«Всякий садовник знает: посади да полей — что-нибудь непременно вырастет. Дурак радуется всходам. Умный сперва припоминает, что сажал.»
Гоблинский предсказатель Муть Туманный
Вязь в свежей борозде живет от четверти часа до часа, и срок ей ставит сырость. Сырости на дне было столько, что я взял себе четверть и начал считать с того мгновения, как Звезда легла.
Четверть часа мне предстояло потратить на задачу, которую я не решил ни на курганах, ни на марше, потому что до этого дня она была теоретической.
Звезда Хлада — это провод. Двенадцать канав, из центра к двенадцати парам обмороженных сапог. Стужа идет по проводу. Пока мертвец стоит на своем конце, он в контуре, слышит меня и делает, что велено. Стоит ему сойти с борозды — он никого не слышит.
А глотка висела в сорока локтях над полем и в трех сотнях шагов впереди.
Разрядить дюжину из контура значило выморозить площадку вокруг себя — ту самую площадку, которую я себе час назад не купил. Довести холод до цели можно было только ногами. Ногами — значит с борозд. С борозд — значит двенадцать отдельных покойников с одним словом в трухлявой голове на всю дорогу.
Отсюда следовало единственное: набивать надо заранее. Ткач качает их по проводу до полного, как качают мех перед горном. Потом слово. Потом они мои ровно настолько, насколько мертвец помнит последнее услышанное.
Один выстрел. Без поправок, без «левее», без «стоять».
В Гнилозубой Академии за такую схему ставят «неудовлетворительно», и ставят правильно.
— Владыка Тлена. — Ткач держал звезду с той секунды, как она села, и в его шелесте больше не было прежней меди. — Глотка открыта. Мешки подняты. Я готов принять.
— Слов памяти сколько осталось?
— Два.
— Тогда молчи, пока не спрошу.
Он замолчал. Раньше он на такое отвечал мне высокомерной паузой длиной в эпоху. Теперь просто замолчал, и это было хуже.

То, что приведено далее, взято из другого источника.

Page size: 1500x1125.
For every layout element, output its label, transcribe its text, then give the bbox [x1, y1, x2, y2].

Спорыш сидел в вороте серый. Не бледно-синий, не тускло-синий, каким он делается к утру после сытной ночи, а серый, как остывшая зола, и таким я его не видел ни разу за все то время, что таскал на плече.
— Пупырышек. Под коленом у Мясника гнили на три ладони. Иди ешь.
— Не хочу.
— Ты не хочешь есть?
— Хозяин. — Он выпустил усик, подержал и убрал. — Это же все он. Я весь день ел его. Если я сейчас наемся до нормального цвета, я стану им еще на ладонь. Я лучше похожу голодным и своим.

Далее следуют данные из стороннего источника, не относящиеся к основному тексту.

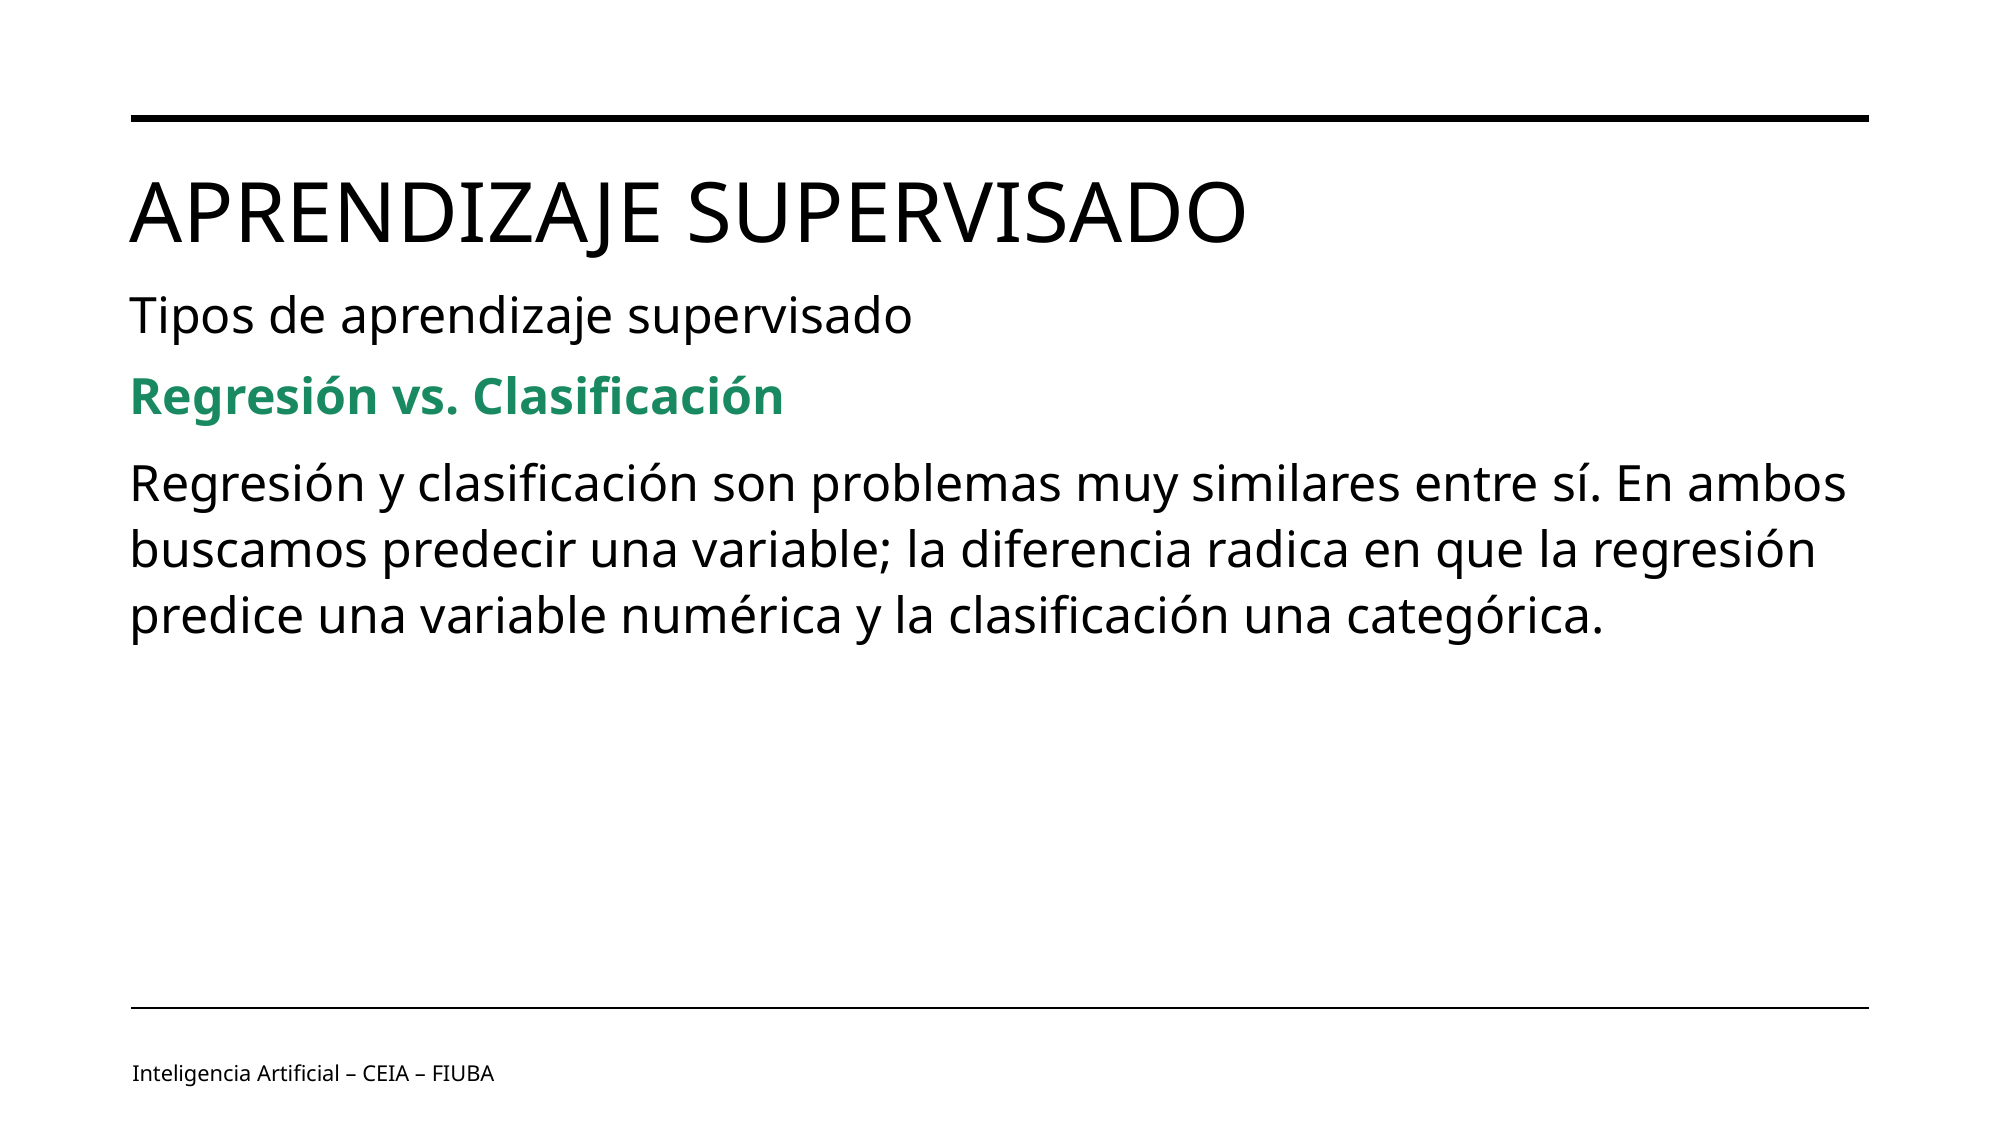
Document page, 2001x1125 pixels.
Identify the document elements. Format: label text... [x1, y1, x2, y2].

text_box Tipos de aprendizaje supervisado [114, 275, 1377, 351]
title Aprendizaje supervisado [114, 151, 1869, 351]
footer Inteligencia Artificial – CEIA – FIUBA [117, 1042, 862, 1103]
list Regresión vs. Clasificación Regresión y clasificación son problemas muy similares entre sí. En ambos buscamos predecir una variable; la diferencia radica en que la regresión predice una variable numérica y la clasificación una categórica. [114, 351, 1902, 999]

Мой симбионт впервые за поход отказался от еды. Я записал это в те же графы, куда пишу все, чего не понимаю, и открыл шлюзы. Наверху, между двумя рядами тусклых огней, раскрылось то, что у этой горы вместо рта.
Оттуда пошел свет. Не яд и не кислота. Свет — густой, зеленый, слоистый, и он лег на низину так, как ложится летнее солнце на подоконник. Вонь Ямы ушла из воздуха вся целиком, а на ее место встал сладкий, приторный, до тошноты чистый дух весеннего цветения. Я стоял в трех сотнях шагов от беззубой жадной пасти и нюхал луг.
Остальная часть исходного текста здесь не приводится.